P.S. I'm not offended if you called CrossOver an emulator .
In the IT world, especially when it comes to what certain software do and don't do irrespective of some kind of similarity, the differences are massively huge. And this is the case with emulators and translators.
The huge difference is that Emulators don't translate, And Translators don't emulate despite there's an appearance of sort of doing the same thing (when in reality they don't).
So, how do they work?
A Translator, such as Crossover, makes an Operating System (in this case, macOS) think that a foreign program is part of it, or is compatible to run from it. The Translator translates the to macOS the Windows OS "language" to its own "language," thus making it "understandable" to run the program, and thus "gives" permission to use its resources.
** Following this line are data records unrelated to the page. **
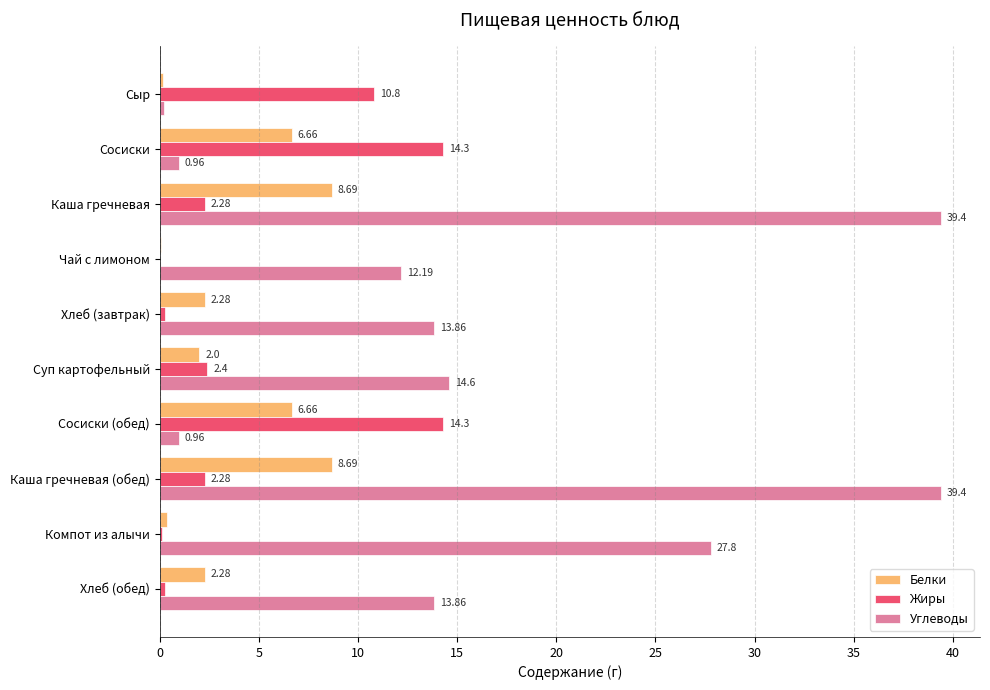

Where is Жиры nearest to the value 7?

Сыр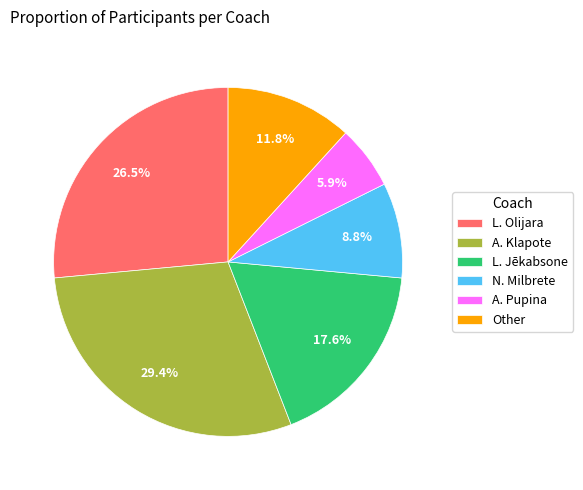

To the nearest percent, what portion does N. Milbrete represent?

9%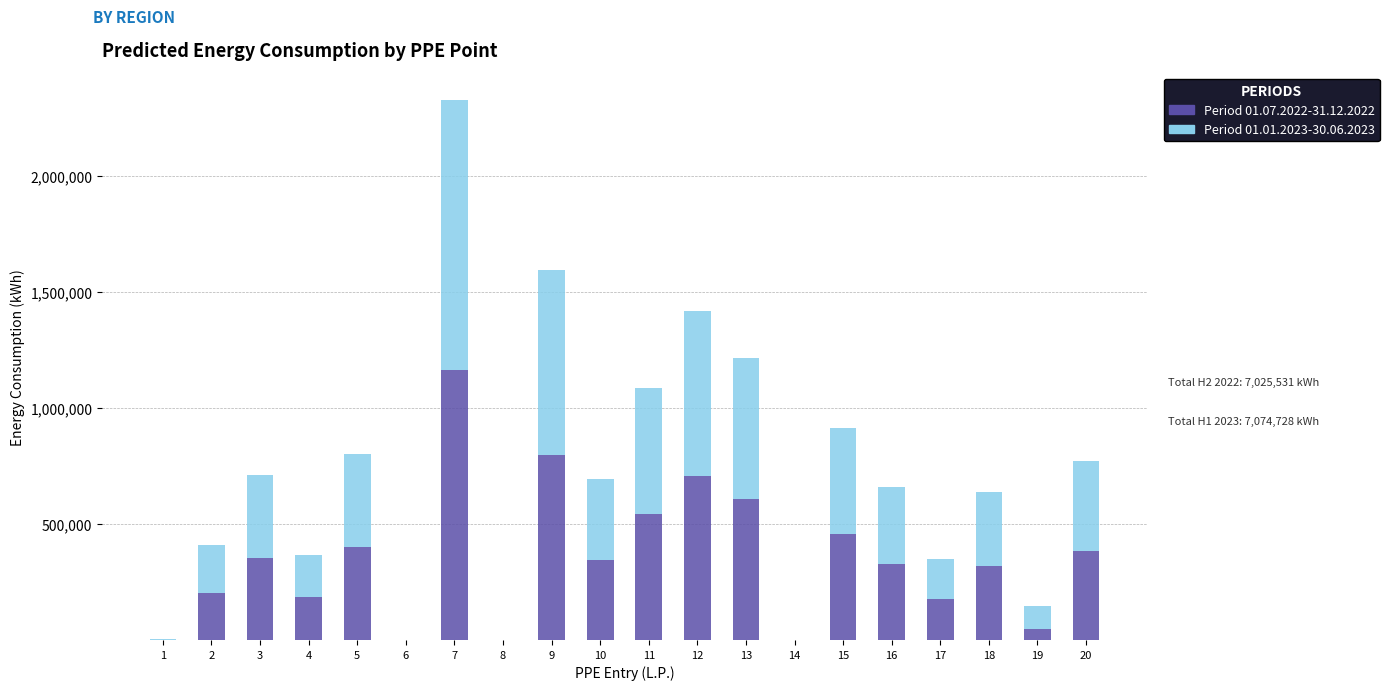

At which category is the sum across all series the highest?

7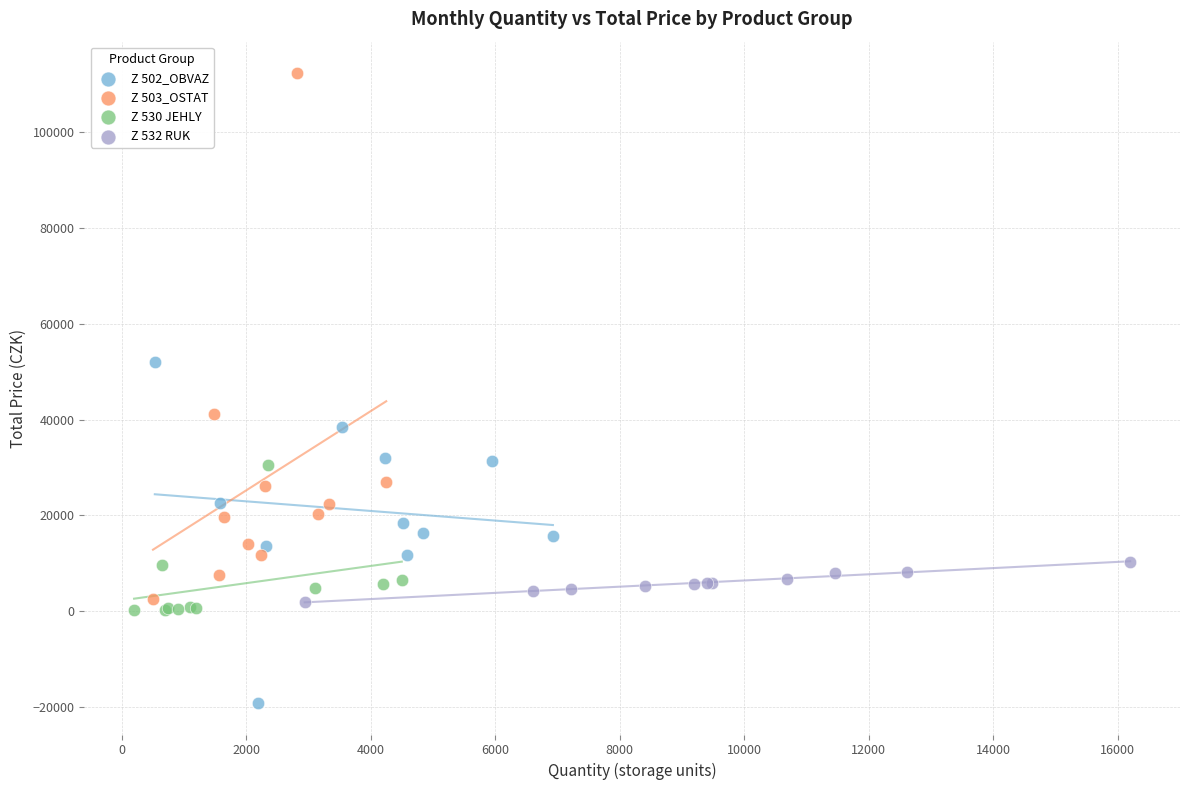

Which series reaches the minimum Y coordinate?

Z 502_OBVAZ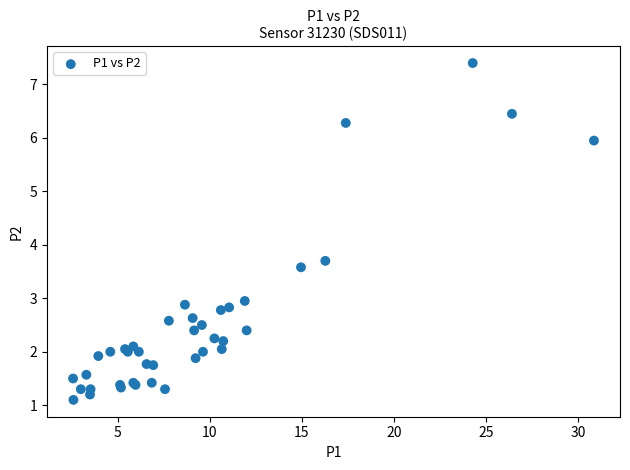

What Y value in the scatter plot is closest to 4?

3.7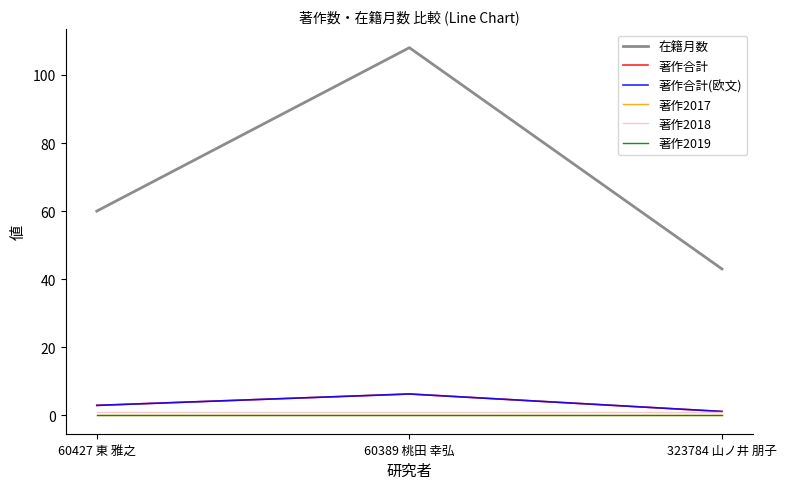

What is the difference between the second highest and minimum values in the 在籍月数 series?

17.0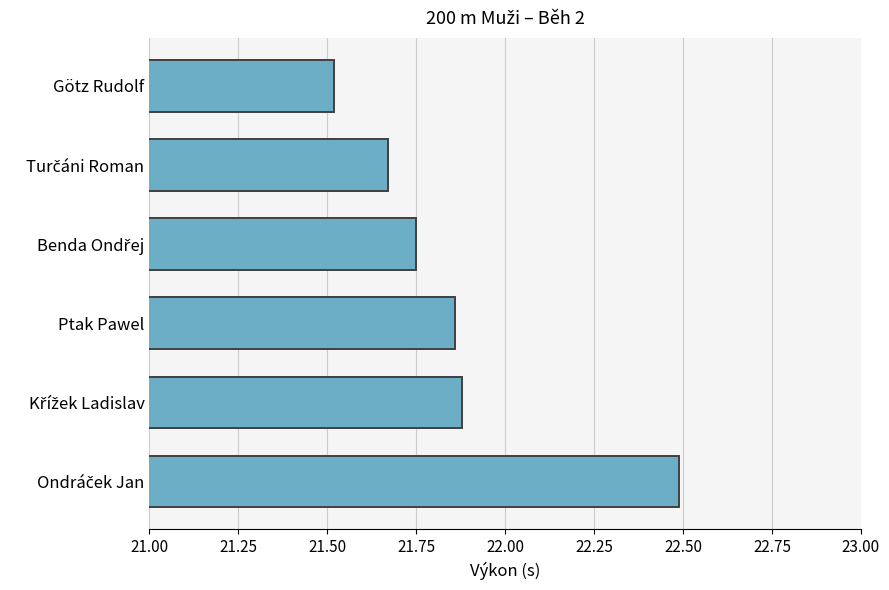

The value at Ptak Pawel is 21.9. True or false?

True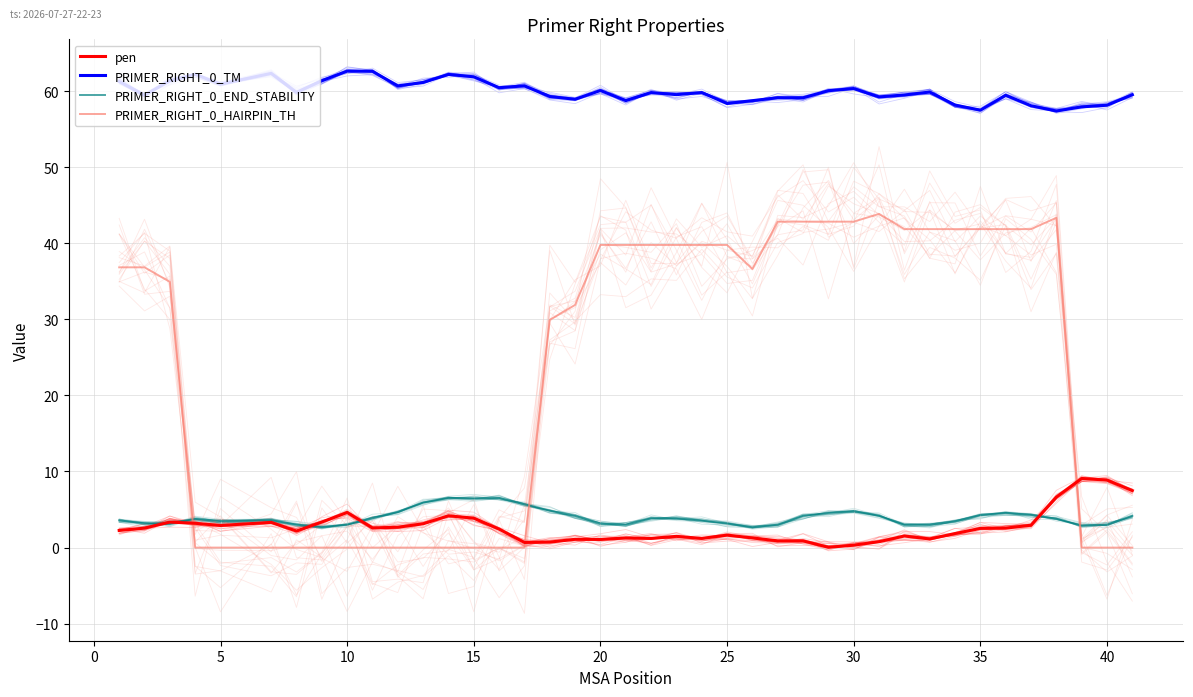

How many values in the PRIMER_RIGHT_0_END_STABILITY series exceed 3?

37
An Emulator is totally different as it runs a program in its own "box," as it were independent of the hosting Operating System. An example of this would be Virtual Machines, i.e., Hyper-V and etc., and are usually there to run other Operating Systems in a container, and from there one can use the software that is installed on that system).
Another method for running software on a foreign system, is something that is called a "Sub-System." This is something that Microsoft has done with Linux, in where a number of Linux distros are able to run alongside or beneath the Windows Operating System. As to how that actually works, well, someone who knows more than me, can give you that kind of information.
Trust you find this helpful to you.
Edited by APsit190, 11 June 2021 - 06:53 PM.